W poniedziałek wieczorem, przy niemal bezchmurnym niebie, lubelskiemu fotografowi udało się uchwycić tarczę księżyca nad Wieżą Trynitarską. To tak zwany "superksiężyc", który w ciągu ostatnich dni znalazł się o 20 tys. km bliżej Ziemi, niż zwykle.
Zdjęcia, które prezentujemy wykonał Andrzej Niezgoda. Kadry nie są dziełem przypadku, ale efektem długich przygotowań i skomplikowanych obliczeń. - Korzystam z programu komputerowego, który pomaga obliczyć, w którym momencie tarcza księżyca znajdzie się w odpowiedniej perspektywie. Ja chciałem ją sfotografować tak, by znalazła się na tle koguta wieńczącego Wieżę Trynitarską. To ostatecznie się nie udało, ale z efektów i tak jestem zadowolony - przyznaje autor nadesłanych fotografii.
- Nad przygotowaniem tych zdjęć pracowałem przez tydzień. Najtrudniejsze było znalezienie odpowiedniej miejscówki. Według obliczeń, żeby uzyskać pożądany efekt, powinienem znaleźć się ponad kilometr od wieży. Znalazłem biurowiec, który nadawał się do tego idealnie, ale niestety nie mogłem wejść wyżej, niż na taras, gdzie wpuściła mnie ochrona - opowiada Andrzej Niezgoda.
Gdy wszystko było gotowe, fotograf pojawił się w biurowcu stojącym na rogu Szeligowskiego i Północnej. Rozstawił statyw, zamontował na nim swojego nikona z6 z teleobiektywem sigma (600 mm) i zaczekał na tak zwaną niebieską godzinę. Wyliczenia okazały się prawidłowe. O godz. 20:55 księżyc zaczął przechodzić nad Wieżą Trynitarską.

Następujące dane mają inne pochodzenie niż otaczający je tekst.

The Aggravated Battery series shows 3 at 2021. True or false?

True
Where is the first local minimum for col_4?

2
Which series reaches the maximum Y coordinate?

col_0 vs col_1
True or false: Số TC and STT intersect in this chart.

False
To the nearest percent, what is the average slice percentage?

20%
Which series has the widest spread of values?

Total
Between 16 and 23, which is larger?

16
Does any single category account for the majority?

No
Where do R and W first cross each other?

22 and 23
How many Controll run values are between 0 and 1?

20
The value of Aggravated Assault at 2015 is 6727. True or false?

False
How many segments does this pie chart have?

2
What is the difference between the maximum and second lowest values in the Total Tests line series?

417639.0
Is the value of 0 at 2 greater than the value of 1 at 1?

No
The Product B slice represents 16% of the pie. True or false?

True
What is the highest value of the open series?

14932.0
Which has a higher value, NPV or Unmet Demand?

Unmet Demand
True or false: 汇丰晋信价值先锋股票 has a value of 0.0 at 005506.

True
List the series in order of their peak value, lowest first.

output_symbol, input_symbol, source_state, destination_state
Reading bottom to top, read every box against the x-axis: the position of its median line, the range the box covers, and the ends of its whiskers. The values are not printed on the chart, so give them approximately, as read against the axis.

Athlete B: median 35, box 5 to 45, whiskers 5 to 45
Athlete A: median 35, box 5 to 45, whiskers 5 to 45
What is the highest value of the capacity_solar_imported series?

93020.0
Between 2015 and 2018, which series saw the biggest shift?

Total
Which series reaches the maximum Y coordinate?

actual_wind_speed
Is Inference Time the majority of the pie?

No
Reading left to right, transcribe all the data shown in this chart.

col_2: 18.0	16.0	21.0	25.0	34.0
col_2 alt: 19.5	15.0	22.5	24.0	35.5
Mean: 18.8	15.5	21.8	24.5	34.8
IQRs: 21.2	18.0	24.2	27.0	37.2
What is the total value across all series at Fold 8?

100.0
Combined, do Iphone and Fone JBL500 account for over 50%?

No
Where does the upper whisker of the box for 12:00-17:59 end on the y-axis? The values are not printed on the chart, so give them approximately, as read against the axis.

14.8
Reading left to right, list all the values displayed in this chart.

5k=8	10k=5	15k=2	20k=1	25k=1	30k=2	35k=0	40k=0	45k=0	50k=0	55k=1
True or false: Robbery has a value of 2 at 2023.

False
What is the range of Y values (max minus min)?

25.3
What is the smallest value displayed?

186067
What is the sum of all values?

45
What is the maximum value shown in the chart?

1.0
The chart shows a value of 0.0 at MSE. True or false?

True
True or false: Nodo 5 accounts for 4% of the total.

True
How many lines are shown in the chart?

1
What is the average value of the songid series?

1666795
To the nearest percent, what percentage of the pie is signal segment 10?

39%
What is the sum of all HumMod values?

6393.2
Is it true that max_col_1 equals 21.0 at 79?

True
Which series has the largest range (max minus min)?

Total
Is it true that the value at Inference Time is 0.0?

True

Lublinianin był w tym czasie dokładnie 1200 metrów od celu. Gdy ten został namierzony, fotograf zaczął wciskać spust migawki. - Dla pewności robiłem serie po trzy zdjęcia, w tym jedno prześwietlone i jedno niedoświetlone. Okazało się że ich nakładanie nie będzie potrzebne. Od razu udało się uzyskać właściwe parametry - przyznaje nasz rozmówca.
Jak podkreśla pan Andrzej, jego zdjęcia nie zostały wykonane w trakcie pełni, a dzień przed nią. Mimo to tarcza księżyca tego wieczora, 31 lipca, była znacznie większa, niż zwykle. To wszystko z powodu perygeum, czyli niskiej odległości od Ziemi. Księżyc obiega naszą planetę dookoła po elipsie, więc jego odległość zmienia się. Najniższa możliwa odległość to 363 400 km, a najwyższa - 405 500 km. Dzisiaj wieczorem, 1 sierpnia, nasz naturalny satelita zbliży się do Ziemi na odległość zaledwie 363 815 km. To oznacza , że jego tarcza będzie większa i jaśniejsza od średniej nawet o kilkanaście procent.
Niestety, warunki do obserwacji nieba w tym czasie nie będą najlepsze. Wszystko przez wysokie zachmurzenie. Mimo to Andrzej Niezgoda nie zamierza rezygnować ze swojego kolejnego celu, czyli podróży do Garbowa, gdzie stoi najwyższy kościół na Lubelszczyźnie. - Chciałbym zrobić zdjęcie księżyca w pełni pomiędzy wieżami tej świątyni - zapowiada.